RYAN: One of the things that drives engagement is the sense of mutuality—that an employee feels that the organization they work for has their values and commitments. When you have an event like that, I think there is definitely that connection and mutuality. An organization is going to look upon it and say “That was a very positive experience for our employees, not only as a motivational experience but also in terms of reaffirming what we, as an organization, value and what the employees value.” 

MICHAEL A FINA: When you are in front of those clients, they want to see it—the same sense of social responsibility. So makes it more incumbent upon us [incentive providers] to show them that we believe in the same things, [that we have] the same values, the same morality that they do. Everything else being equal, you are going to want to partner with the company that views the world the same way you do.
  
INCENTIVE: Several recent studies found that employees’ trust for their bosses and for their co-workers is at record lows. Is this something incentive and recognition programs can help companies deal with?

RYAN: Yes and I’ll tell why. One of the byproducts of a bad economy is a lingering sense of anxiety. The old expression that you shouldn’t bring work home with you—I think employees are now bringing home to work with them. And with the sense of anxiety that comes from the economic problems is a change in mindset. You become less cooperative at work because your sense is that you need to become more defensive. And what's happened is, when you have an environment where people don’t share ideas, they don’t share best practices, you can only succeed if others fail.  People are going to be less likely to help one another. 

Recognition, in terms of telling a story, is actually a very good exercise for organizations to recreate that cooperative culture, because you are sharing how somebody helped the client or helped a co-worker or went the extra mile or came up with a better idea. You are recreating that environment and everybody else learns from that. 

I think there is a definite void in the trust factor that’s been driven by the bad economy. I think recognition can help organizations change just by telling stories, recreating that sense of being on the same page, and giving people an opportunity to learn from each others’ experiences.


DANNA:  I think the good news is trust can be rebuilt. The bad news is it’s very hard to do and it takes experts in recognition to do it. And I think the folks at this table are the ones who can help carry that out for our clients.
  
 
INCENTIVE: Is there any difference you are seeing in channel sales programs from what’s happening with internal employees?
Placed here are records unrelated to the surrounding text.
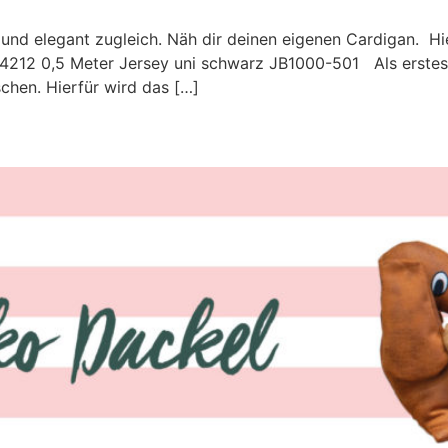
ch und elegant zugleich. Näh dir deinen eigenen Cardigan. 
JB4212 0,5 Meter Jersey uni schwarz JB1000-501 Als erstes 
chen. Hierfür wird das […]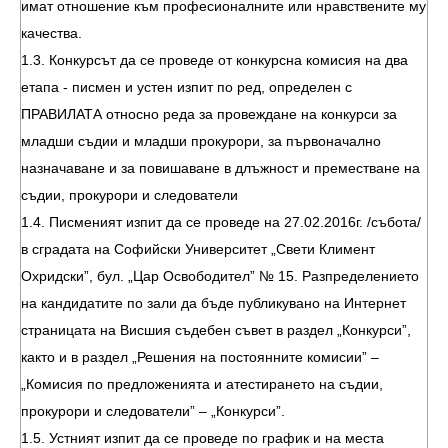
имат отношение към професионалните или нравствените му
качества.
1.3. Конкурсът да се проведе от конкурсна комисия на два
етапа - писмен и устен изпит по ред, определен с
ПРАВИЛАТА относно реда за провеждане на конкурси за
младши съдии и младши прокурори, за първоначално
назначаване и за повишаване в длъжност и преместване на
съдии, прокурори и следователи
1.4. Писменият изпит да се проведе на 27.02.2016г. /събота/
в сградата на Софийски Университет „Свети Климент
Охридски”, бул. „Цар Освободител” № 15. Разпределението
на кандидатите по зали да бъде публикувано на Интернет
страницата на Висшия съдебен съвет в раздел „Конкурси”,
както и в раздел „Решения на постоянните комисии” –
„Комисия по предложенията и атестирането на съдии,
прокурори и следователи” – „Конкурси”.
1.5. Устният изпит да се проведе по график и на места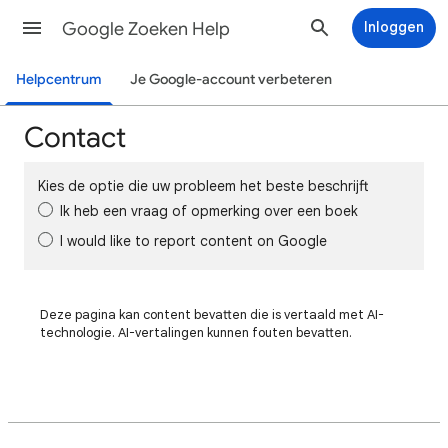
Google Zoeken Help
Inloggen
Helpcentrum
Je Google-account verbeteren
Contact
Kies de optie die uw probleem het beste beschrijft
Ik heb een vraag of opmerking over een boek
I would like to report content on Google
Deze pagina kan content bevatten die is vertaald met AI-
technologie. AI-vertalingen kunnen fouten bevatten.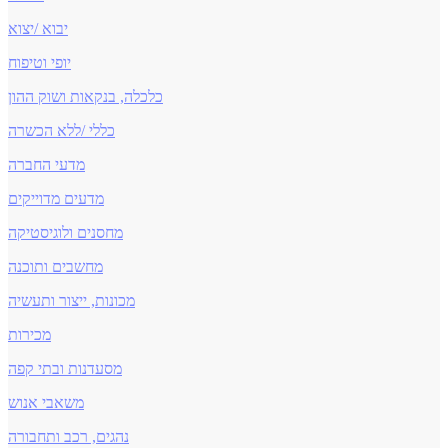
יבוא /יצוא
יופי וטיפוח
כלכלה, בנקאות ושוק ההון
כללי /ללא הכשרה
מדעי החברה
מדעים מדוייקים
מחסנים ולוגיסטיקה
מחשבים ותוכנה
מכונות, ייצור ותעשיה
מכירות
מסעדנות ובתי קפה
משאבי אנוש
נהגים, רכב ותחבורה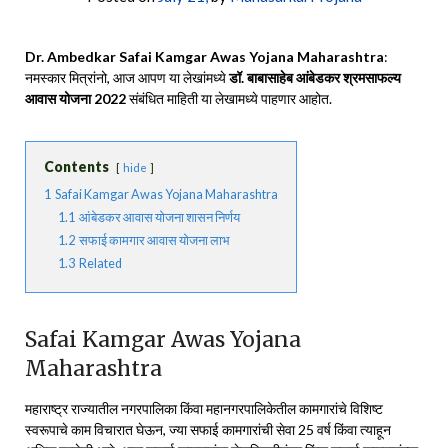
Dr. Ambedkar Safai Kamgar Awas Yojana Maharashtra
:
नमस्कार मित्रांनो, आज आपण या लेखांमध्ये
डॉ. बाबासाहेब आंबेडकर श्रमसाफल्य
आवास योजना 2022
संबंधित माहिती या लेखामध्ये पाहणार आहोत.
Contents
hide
1
Safai Kamgar Awas Yojana Maharashtra
1.1
आंबेडकर आवास योजना शासन निर्णय
1.2
सफाई कामगार आवास योजना लाभ
1.3
Related
Safai Kamgar Awas Yojana
Maharashtra
महाराष्ट्र राज्यातील नगरपालिका किंवा महानगरपालिकेतील कामगारांचे विशिष्ट
स्वरूपाचे काम विचारात घेऊन, ज्या सफाई कामगारांची सेवा 25 वर्ष किंवा त्याहून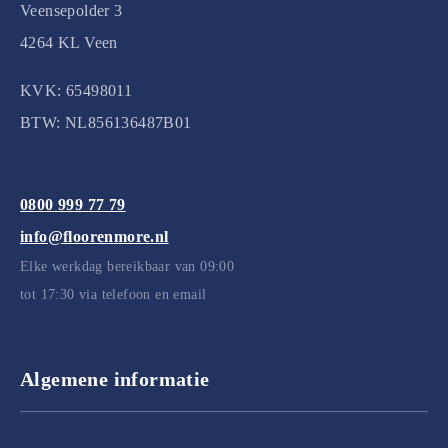
Veensepolder 3
4264 KL Veen
KVK: 65498011
BTW: NL856136487B01
0800 999 77 79
info@floorenmore.nl
Elke werkdag bereikbaar van 09:00
tot 17:30 via telefoon en email
Algemene informatie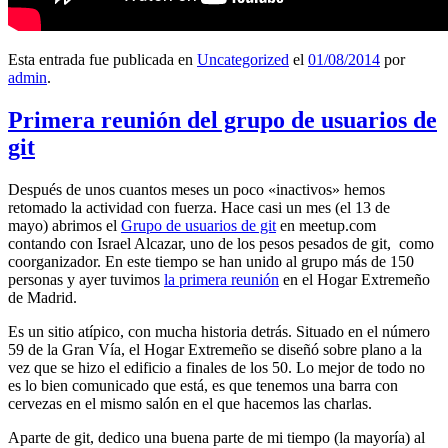
Esta entrada fue publicada en
Uncategorized
el
01/08/2014
por
admin
.
Primera reunión del grupo de usuarios de
git
Después de unos cuantos meses un poco «inactivos» hemos
retomado la actividad con fuerza. Hace casi un mes (el 13 de
mayo) abrimos el
Grupo de usuarios de git
en meetup.com
contando con Israel Alcazar, uno de los pesos pesados de git, como
coorganizador. En este tiempo se han unido al grupo más de 150
personas y ayer tuvimos
la primera reunión
en el Hogar Extremeño
de Madrid.
Es un sitio atípico, con mucha historia detrás. Situado en el número
59 de la Gran Vía, el Hogar Extremeño se diseñó sobre plano a la
vez que se hizo el edificio a finales de los 50. Lo mejor de todo no
es lo bien comunicado que está, es que tenemos una barra con
cervezas en el mismo salón en el que hacemos las charlas.
Aparte de git, dedico una buena parte de mi tiempo (la mayoría) al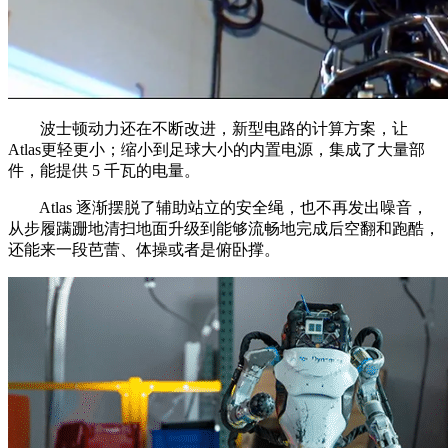
波士顿动力还在不断改进，新型电路的计算方案，让
Atlas更轻更小；缩小到足球大小的内置电源，集成了大量部
件，能提供 5 千瓦的电量。
Atlas 逐渐摆脱了辅助站立的安全绳，也不再发出噪音，
从步履蹒跚地清扫地面升级到能够流畅地完成后空翻和跑酷，
还能来一段芭蕾、体操或者是俯卧撑。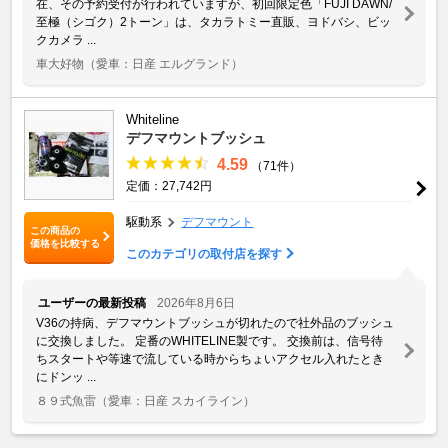
在、その予約受付が行われていますが、初回限定色「FUJI DAWN/
至極（シゴク）2トーン」は、タカラトミー直販、ヨドバシ、ビッ
クカメラ ...
車大好物
（愛車：日産 エルグランド）
Whiteline
デフマウントブッシュ
4.59
（71件）
定価：27,742円
駆動系
デフマウント
この商品の
価格を比較する
このカテゴリの取付店を探す
ユーザーの最新投稿
2026年8月6日
V36の持病、デフマウントブッシュが切れたので社外品のブッシュ
に交換しました。 定番のWHITELINE製です。 交換前は、信号待
ちスタートや等速で流している時からちょいアクセル入れたとき
にドンッ ...
８９式魚雷
（愛車：日産 スカイライン）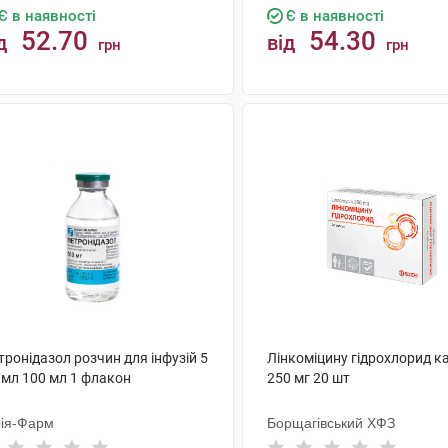
Є в наявності
Є в наявності
52.70
54.30
д
від
грн
грн
КУПИТИ
КУПИТИ
ронідазол розчин для інфузій 5
Лінкоміцину гідрохлорид к
/мл 100 мл 1 флакон
250 мг 20 шт
ія-Фарм
Борщагівський ХФЗ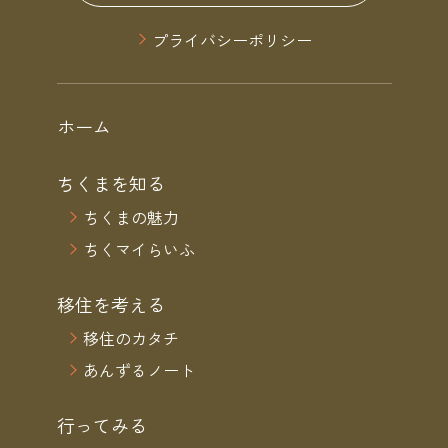
プライバシーポリシー
ホーム
ちくまを知る
ちくまの魅力
ちくマイらいふ
移住を考える
移住のカタチ
あんずるノート
行ってみる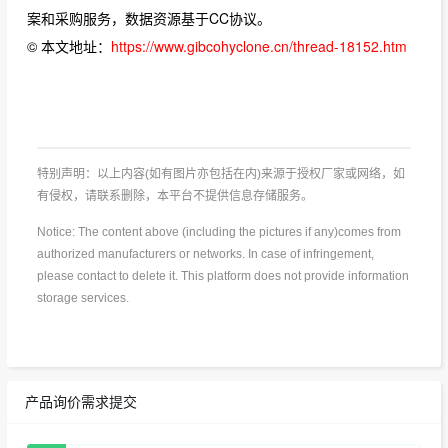
案和采购服务，数据资源基于CC协议。
© 本文地址：
https://www.gibcohyclone.cn/thread-18152.htm
特别声明：以上内容(如有图片亦包括在内)来源于授权厂家或网络，如
有侵权，请联系删除，本平台不提供信息存储服务。
Notice: The content above (including the pictures if any)comes from
authorized manufacturers or networks. In case of infringement,
please contact to delete it. This platform does not provide information
storage services.
产品询价需求提交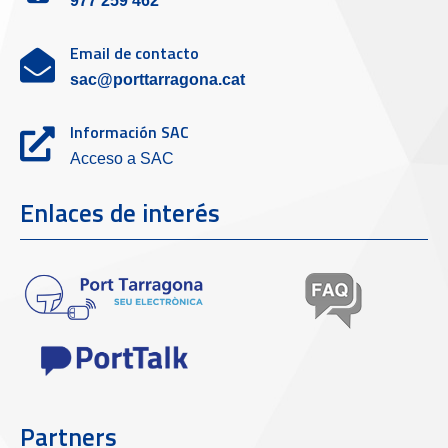
977 259 462
Email de contacto
sac@porttarragona.cat
Información SAC
Acceso a SAC
Enlaces de interés
Partners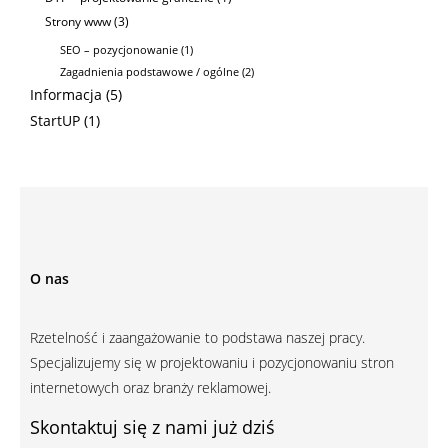
Strony www
(3)
SEO – pozycjonowanie
(1)
Zagadnienia podstawowe / ogólne
(2)
Informacja
(5)
StartUP
(1)
O nas
Rzetelność i zaangażowanie to podstawa naszej pracy.
Specjalizujemy się w projektowaniu i pozycjonowaniu stron
internetowych oraz branży reklamowej.
Skontaktuj się z nami już dziś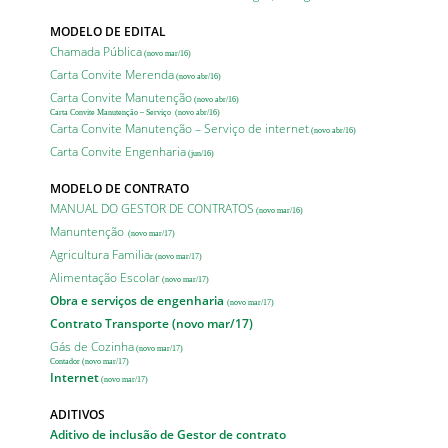
MODELO DE EDITAL
Chamada Pública
(novo mar/16)
Carta Convite Merenda
(novo abr/16)
Carta Convite Manutenção
(novo abr/16)
Carta Convite Manutenção – Serviço
(novo abr/16)
Carta Convite Manutenção – Serviço de internet
(novo abr/16)
Carta Convite Engenharia
(jun/16)
MODELO DE CONTRATO
MANUAL DO GESTOR DE CONTRATOS
(novo mar/16)
Manuntenção
(novo mar/17)
Agricultura Familia
r
(novo mar/17)
Alimentação Escolar
(novo mar/17)
Obra e serviços de engenharia
(novo mar/17)
Contrato Transporte
(novo mar/17)
Gás de Cozinha
(novo mar/17)
Contador (novo mar/17)
Internet
(novo mar/17)
ADITIVOS
Aditivo de inclusão de Gestor de contrato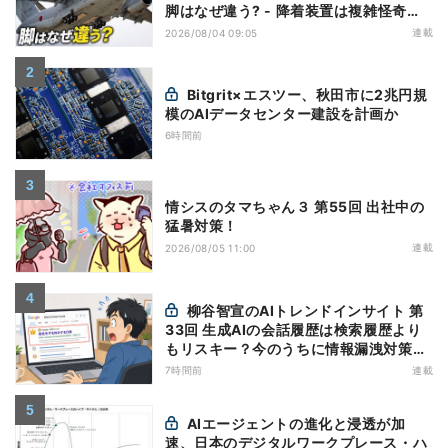
脚はなぜ違う? - 降着装置は複雑怪奇
(5)|軍用輸送機(10)
連載
2026/08/04 09:05
Bitgrit×エスツー、秋田市に2兆円規
模のAIデータセンター建設を計画か
6時間前
情シスのタマちゃん３ 第55回 出社中の
猛暑対策！
連載
2026/08/05 11:00
柳谷智宣のAIトレンドインサイト 第
33回 生成AIの会話履歴は検索履歴より
もリスキー？今のうちに情報漏洩対策を
万全にしておこう
7時間前
連載
AIエージェントの進化と浸透が加
速、日本のデジタルワークプレース・ハ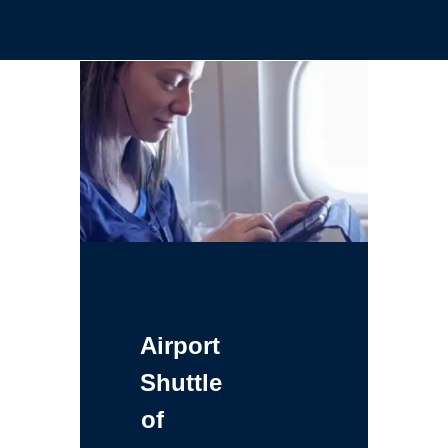
Airport
Shuttle
of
DITTMAN: I think when it comes to channel programs, the challenge, to a great extent, over the last couple of years in particular has been, how do you actually hold on to your margins selling through a channel? Because the pressure, on a daily basis, is for a lower and lower and lower price and any fool can subtract. So, the role of incentives in channel programs, in my mind, is to add value to the process, to add value to you and to your set of offerings so that they gain a disproportionate share of mind.


The one thing that is common amongst all the audiences we are talking about is the importance of being consistent with your message. It’s a lot easier to build relationships when there is a culture of trust.

But I do believe that in channel programs there are relationships that can be built through travel incentive programs and through other relationship strategies that we feed directly into. The major purpose of it is to build relationships and make the price less important. At a time when everybody is competing on price, we can be the difference in the implementation.